There are four method types:
| Type | Behavior | CLI parameter | TPS | PBx scoring |
|---|---|---|---|---|
topk |
Fixed k tokens unmasked per step |
k |
Deterministic (= k) | Discrete |
threshold |
Unmask tokens above a confidence threshold | alg_threshold |
Measured | Interpolated |
factor |
Scale unmask count by a factor | alg_factor |
Measured | Interpolated |
adaptive |
Dynamic per-step unmasking (e.g., KLASS) | Method-specific | Measured | Interpolated |
| File | What to do |
|---|---|
parallelbench/models/confidence_scorers.py |
Implement the confidence score function |
parallelbench/models/unmasking_registry.py |
Register the method with its confidence scorer |
parallelbench/models/local/<model>/constants.py |
Add the method to each model's valid set |
Add a function to parallelbench/models/confidence_scorers.py. Every scorer has the same signature:
def my_scorer(p: torch.Tensor, x0: torch.Tensor, x0_p: torch.Tensor) -> torch.Tensor:
"""
Args:
p: Token probability distribution (batch, seq_len, vocab_size).

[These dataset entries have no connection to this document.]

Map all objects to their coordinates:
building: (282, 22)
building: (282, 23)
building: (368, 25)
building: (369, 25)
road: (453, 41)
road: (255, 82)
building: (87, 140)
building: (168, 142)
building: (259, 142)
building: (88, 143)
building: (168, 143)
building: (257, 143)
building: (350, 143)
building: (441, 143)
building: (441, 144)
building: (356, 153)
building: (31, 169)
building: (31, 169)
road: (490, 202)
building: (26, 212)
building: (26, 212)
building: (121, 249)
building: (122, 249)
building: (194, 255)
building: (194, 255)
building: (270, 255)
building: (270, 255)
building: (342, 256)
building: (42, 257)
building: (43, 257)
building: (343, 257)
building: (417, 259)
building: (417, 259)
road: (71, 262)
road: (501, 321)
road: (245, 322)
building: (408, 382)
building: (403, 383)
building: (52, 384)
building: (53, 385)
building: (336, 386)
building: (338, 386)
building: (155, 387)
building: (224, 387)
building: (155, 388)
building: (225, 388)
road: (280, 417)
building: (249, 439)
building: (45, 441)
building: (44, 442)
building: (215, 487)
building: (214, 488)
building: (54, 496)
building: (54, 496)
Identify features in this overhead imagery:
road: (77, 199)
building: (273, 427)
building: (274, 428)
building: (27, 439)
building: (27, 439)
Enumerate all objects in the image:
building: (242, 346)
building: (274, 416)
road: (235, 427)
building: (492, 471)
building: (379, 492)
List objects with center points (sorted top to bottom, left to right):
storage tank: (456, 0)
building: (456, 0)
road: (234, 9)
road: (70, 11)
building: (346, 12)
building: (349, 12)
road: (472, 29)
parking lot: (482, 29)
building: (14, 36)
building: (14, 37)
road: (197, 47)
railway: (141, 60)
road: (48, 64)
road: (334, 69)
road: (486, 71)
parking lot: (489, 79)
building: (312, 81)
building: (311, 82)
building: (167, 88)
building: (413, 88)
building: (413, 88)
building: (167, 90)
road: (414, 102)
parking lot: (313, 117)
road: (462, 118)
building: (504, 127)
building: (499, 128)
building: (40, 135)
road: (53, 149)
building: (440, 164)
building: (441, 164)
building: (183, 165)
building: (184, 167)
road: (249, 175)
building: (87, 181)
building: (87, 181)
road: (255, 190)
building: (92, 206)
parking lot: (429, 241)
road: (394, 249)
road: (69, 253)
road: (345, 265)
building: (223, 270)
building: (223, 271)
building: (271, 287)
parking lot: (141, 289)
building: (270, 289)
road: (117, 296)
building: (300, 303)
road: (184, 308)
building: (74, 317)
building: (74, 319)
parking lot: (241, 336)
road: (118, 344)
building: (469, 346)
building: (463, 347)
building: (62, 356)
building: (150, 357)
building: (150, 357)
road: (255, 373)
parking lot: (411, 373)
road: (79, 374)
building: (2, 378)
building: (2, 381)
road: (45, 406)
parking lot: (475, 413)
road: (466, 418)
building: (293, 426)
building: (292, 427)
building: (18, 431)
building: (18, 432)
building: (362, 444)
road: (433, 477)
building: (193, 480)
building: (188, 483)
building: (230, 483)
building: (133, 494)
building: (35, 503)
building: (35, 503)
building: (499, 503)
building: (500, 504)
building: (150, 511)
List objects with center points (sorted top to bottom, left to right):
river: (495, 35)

x0: Predicted token ids (batch, seq_len).
x0_p: Pre-computed max/sampled probability (batch, seq_len).
Returns:
Per-token confidence tensor (batch, seq_len).
"""
return ...| Pattern | Computation | Intuition |
|---|---|---|
| Max probability | return x0_p |
How certain the top prediction is |
| Margin | top1 - top2 |
Gap between best and second-best |
| Negative entropy | sum(p * log(p)) |
More concentrated = more confident |
| Random | torch.rand(...) |
Uniform baseline |
| Function | Used by |
|---|---|
max_probability |
confidence_topk, confidence_threshold, confidence_factor |
margin |
topk_margin |
negative_entropy |
entropy_topk |
random_confidence |
random |
Add your method to UNMASKING_REGISTRY in parallelbench/models/unmasking_registry.py:
from parallelbench.models.confidence_scorers import my_scorer
UNMASKING_REGISTRY: dict[str, MethodInfo] = {
# ... existing entries ...
"my_method": MethodInfo("topk", "k", derive_topk, my_scorer, ("k",)),
}The five arguments are:
| Argument | Description |
|---|---|
method_type |
"topk", "threshold", "factor", or "adaptive" |
representative_param |
Primary CLI parameter used for deriving steps/block_length |
derive_fn |
Function that derives steps/block_length from the representative param |
confidence_fn |
Confidence scorer function (or None) |
config_params |
Tuple of gen_kwargs keys used to distinguish configs in PBx scoring |
The config_params field is critical: it tells pb analyze which hyperparameters to extract from results and how to group configs for PBx score computation. For top-k methods this is ("k",). For methods with multiple hyperparameters (like KLASS), list all of them:
"klass": MethodInfo(
"adaptive", "k", derive_adaptive, max_probability,
("conf_threshold", "kl_threshold", "kl_history_length"),
),Reuse existing derive functions (derive_topk, derive_threshold, derive_factor, derive_adaptive) and scorers when possible.
You can also register dynamically:
from parallelbench.models.unmasking_registry import MethodInfo, register_method
register_method("my_method", MethodInfo("topk", "k", derive_topk, my_scorer, ("k",)))Each model declares which methods it supports. Add your method name to the relevant VALID_METHODS sets:
# parallelbench/models/local/llada/constants.py
LLADA_VALID_METHODS = {
"random",
"confidence_topk",
"confidence_threshold",
"confidence_factor",
"topk_margin",
"entropy_topk",
"my_method", # add here
}Repeat for each model that should support the method (e.g., dream/constants.py, trado/constants.py).
pb eval --model parallelbench_llada \
--model_args model_path=GSAI-ML/LLaDA-1.5 \
--gen_kwargs k=4,max_tokens=32,unmasking=my_method \
--tasks parallelbench_waiting_line_copy \
--include_path parallelbench/tasks \
--batch_size 1 \
--limit 2